Uma intervenção parlamentar de 1960
O Diário das Sessões da Assembleia Nacional, n.º 145, de 21 de Janeiro de 1960, a págs. 279 a 281, transcreve a intervenção do deputado pelo círculo de Leiria, José Rodrigues da Silva Mendes (Capitão Silva Mendes, turquelense, que também foi proprietário na Ataíja de Cima), no âmbito da discussão na generalidade de uma proposta de lei sobre abastecimento de água das populações rurais:
“O Sr. Silva Mendes: - Sr. presidente: Tem o Governo dedicado a sua atenção ao momentoso problema do abastecimento de água às cidades, vilas e aldeias de Portugal, e a sua obra neste sector, como em muitos outros tem sido formidável e será cada vez maior e mais perfeita até que o abastecimento desse precioso líquido esteja ao alcance de toda a população portuguesa, e em especial dos habitantes das nossas aldeias, onde, em avultado número, se nota uma carência aflitiva.
No distrito de Leiria, e em especial nos concelhos de Alcobaça, Ansião, Pombal e Porto de Mós, há muitas povoações onde nem sequer existem as chamadas “fontes de chafurdo” e toda a população se abastece da água das chuvas, caída em telhados ou eiras e guardada em cisternas, donde é tirada durante todo o ano.
Nas faldas e no alto da serra dos Candeeiros, região que muito bem conheço, há numerosas aldeias onde, durante o verão e quando está bastante tempo sem chover, os habitantes têm de ir buscar a água para eles e para os seus gados, a 5 km e 6 km de distância.

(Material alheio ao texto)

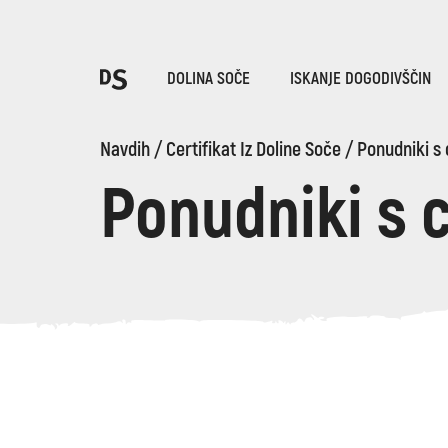
Iz
DOLINA SOČE
ISKANJE DOGODIVŠČIN
Po
Navdih
/
Certifikat Iz Doline Soče
/
Ponudniki s 
Ponudniki s 
TOLMINSKA KORITA
Iskani niz...
Predlogi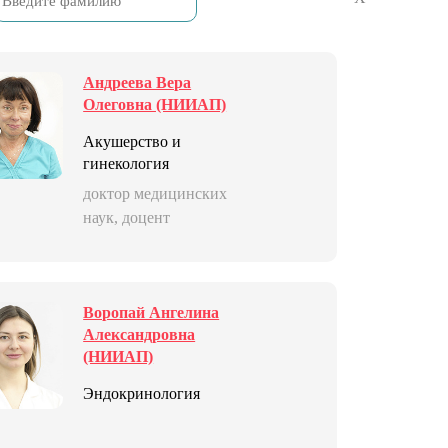
Андреева Вера
Олеговна (НИИАП)
Акушерство и
гинекология
доктор медицинских
наук, доцент
Воропай Ангелина
Александровна
(НИИАП)
Эндокринология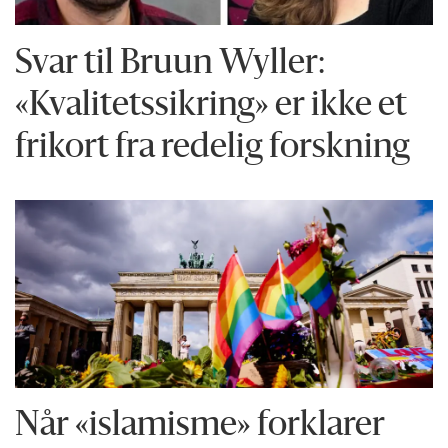
Svar til Bruun Wyller:
«Kvalitetssikring» er ikke et
frikort fra redelig forskning
Når «islamisme» forklarer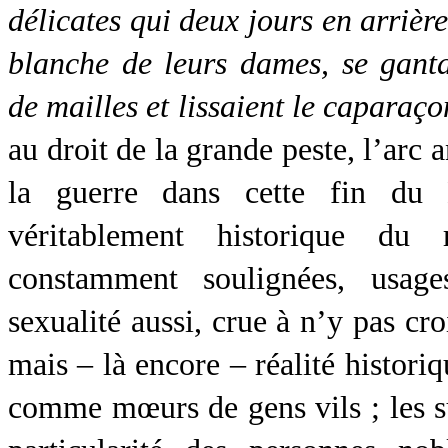
délicates qui deux jours en arrièr
blanche de leurs dames, se ganta
de mailles et lissaient le caparaço
au droit de la grande peste, l’arc 
la guerre dans cette fin du
véritablement historique d
constamment soulignées, usage
sexualité aussi, crue à n’y pas cro
mais – là encore – réalité histori
comme mœurs de gens vils ; les su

Calculem VV. Exªs., o que é a vida dessa pobre gente tendo de andar 10 km ou 12 km, a maior parte das vezes durante a noite e depois de um dia de trabalho fatigante, para trazer uma bilha de água com que possa matar a sede da família e dos animais domésticos e cozinhar as suas modestas refeições.

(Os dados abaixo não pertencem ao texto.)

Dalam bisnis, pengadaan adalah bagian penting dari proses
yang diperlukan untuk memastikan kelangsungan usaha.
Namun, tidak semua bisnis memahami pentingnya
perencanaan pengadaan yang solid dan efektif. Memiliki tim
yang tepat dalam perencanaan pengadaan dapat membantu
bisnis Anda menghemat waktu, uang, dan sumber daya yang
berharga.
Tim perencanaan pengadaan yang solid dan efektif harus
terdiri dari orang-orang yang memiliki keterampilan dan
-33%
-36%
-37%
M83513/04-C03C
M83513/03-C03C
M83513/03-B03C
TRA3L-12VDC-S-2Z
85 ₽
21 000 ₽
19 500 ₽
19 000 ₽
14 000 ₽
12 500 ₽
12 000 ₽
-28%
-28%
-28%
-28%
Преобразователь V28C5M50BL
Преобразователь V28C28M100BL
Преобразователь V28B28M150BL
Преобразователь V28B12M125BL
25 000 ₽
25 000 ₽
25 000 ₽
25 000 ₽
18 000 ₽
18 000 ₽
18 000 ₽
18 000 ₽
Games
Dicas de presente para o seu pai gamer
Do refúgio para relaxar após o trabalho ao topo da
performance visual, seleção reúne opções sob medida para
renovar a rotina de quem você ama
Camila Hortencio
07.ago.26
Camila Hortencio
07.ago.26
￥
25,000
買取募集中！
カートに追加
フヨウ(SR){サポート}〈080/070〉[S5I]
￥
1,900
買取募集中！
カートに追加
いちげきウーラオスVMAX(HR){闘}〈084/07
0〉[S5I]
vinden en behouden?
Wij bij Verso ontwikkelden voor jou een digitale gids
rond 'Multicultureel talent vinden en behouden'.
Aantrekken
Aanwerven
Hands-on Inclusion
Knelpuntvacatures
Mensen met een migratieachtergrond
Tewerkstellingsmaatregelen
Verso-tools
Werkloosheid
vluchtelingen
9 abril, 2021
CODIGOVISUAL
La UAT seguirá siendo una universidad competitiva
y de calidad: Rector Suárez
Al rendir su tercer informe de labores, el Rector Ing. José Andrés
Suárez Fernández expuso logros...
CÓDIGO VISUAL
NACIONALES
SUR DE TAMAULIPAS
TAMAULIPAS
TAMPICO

Quando, ao fim de tantas canseiras, tropeçam e caiem, devido aos péssimos caminhos que têm de percorrer, e a bilha se parte, perdendo o fruto de tanto trabalho, isto representa uma verdadeira tragédia para as pobres vítimas dos acidentes.

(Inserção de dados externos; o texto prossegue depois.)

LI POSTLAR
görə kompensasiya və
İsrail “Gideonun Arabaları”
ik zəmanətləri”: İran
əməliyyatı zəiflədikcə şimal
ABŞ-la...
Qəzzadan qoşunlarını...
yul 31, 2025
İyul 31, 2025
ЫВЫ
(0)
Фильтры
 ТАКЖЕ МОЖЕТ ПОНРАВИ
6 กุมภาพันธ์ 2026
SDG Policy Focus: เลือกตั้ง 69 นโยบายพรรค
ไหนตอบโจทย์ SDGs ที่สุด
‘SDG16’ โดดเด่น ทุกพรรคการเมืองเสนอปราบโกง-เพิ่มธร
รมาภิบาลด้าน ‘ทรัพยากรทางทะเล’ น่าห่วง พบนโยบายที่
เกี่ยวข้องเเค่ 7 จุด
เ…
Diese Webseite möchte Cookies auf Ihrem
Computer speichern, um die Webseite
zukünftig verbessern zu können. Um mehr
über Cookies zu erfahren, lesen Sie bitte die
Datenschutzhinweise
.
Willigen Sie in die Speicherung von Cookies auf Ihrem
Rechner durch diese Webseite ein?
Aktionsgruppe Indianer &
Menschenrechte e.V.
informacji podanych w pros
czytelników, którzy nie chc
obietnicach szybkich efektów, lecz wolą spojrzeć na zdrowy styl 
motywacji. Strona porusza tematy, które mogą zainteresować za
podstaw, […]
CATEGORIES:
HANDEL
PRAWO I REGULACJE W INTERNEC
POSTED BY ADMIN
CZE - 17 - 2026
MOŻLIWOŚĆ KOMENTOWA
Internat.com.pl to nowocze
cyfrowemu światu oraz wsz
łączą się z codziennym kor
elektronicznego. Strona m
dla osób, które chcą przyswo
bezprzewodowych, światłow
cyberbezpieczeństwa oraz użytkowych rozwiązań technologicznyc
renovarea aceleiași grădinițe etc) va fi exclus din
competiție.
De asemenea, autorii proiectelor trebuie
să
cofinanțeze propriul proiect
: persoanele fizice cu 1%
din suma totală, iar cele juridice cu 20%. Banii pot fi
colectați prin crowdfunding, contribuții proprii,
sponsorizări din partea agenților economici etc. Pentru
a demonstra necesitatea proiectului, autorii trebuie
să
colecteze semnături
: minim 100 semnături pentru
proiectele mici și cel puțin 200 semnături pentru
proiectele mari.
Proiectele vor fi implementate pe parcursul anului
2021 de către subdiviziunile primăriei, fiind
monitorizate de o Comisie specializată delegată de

Nas regiões a que me refiro, geralmente cheias de algares, por onde a água se escoa para grandes profundidades, é difícil e muito oneroso captar a água para o abastecimento das populações, mas estas, que são tão boas, trabalhadoras e verdadeiramente portuguesas, pelas suas magníficas qualidades, são indiscutivelmente dignas da protecção do nosso Governo, que confiadamente solicito, tendo a certeza de que o meu apelo será atendido, como é de inteira justiça.
Abençoadas serão as obras que se efectuem para este fim e que contribuirão para a melhoria das condições sanitárias dos habitantes dos pequenos aglomerados habitacionais e para a satisfação de uma das mais prementes das suas necessidades.
Tem o Governo norteado a sua acção atendendo em primeiro lugar os pedidos que são mais justos e que representam a satisfação de necessidades mais prementes. Pois, Sr. presidente, não creio que se possa fazer um pedido mais justo do que aquele que nesta minha intervenção estou formulando a favor das populações das abas da serra dos Candeeiros e dos habitantes de muitas outras aldeias do país onde a água no Verão não chega para beber e muito menos para praticar os mais elementares princípios de higiene.
…”
NOTAS:
As actas parlamentares estão disponíveis na internet, em: http://debates.parlamento.pt/, onde pode ser lida a totalidade desta intervenção.
A água canalizada só chegou à Ataíja de Cima em 1993.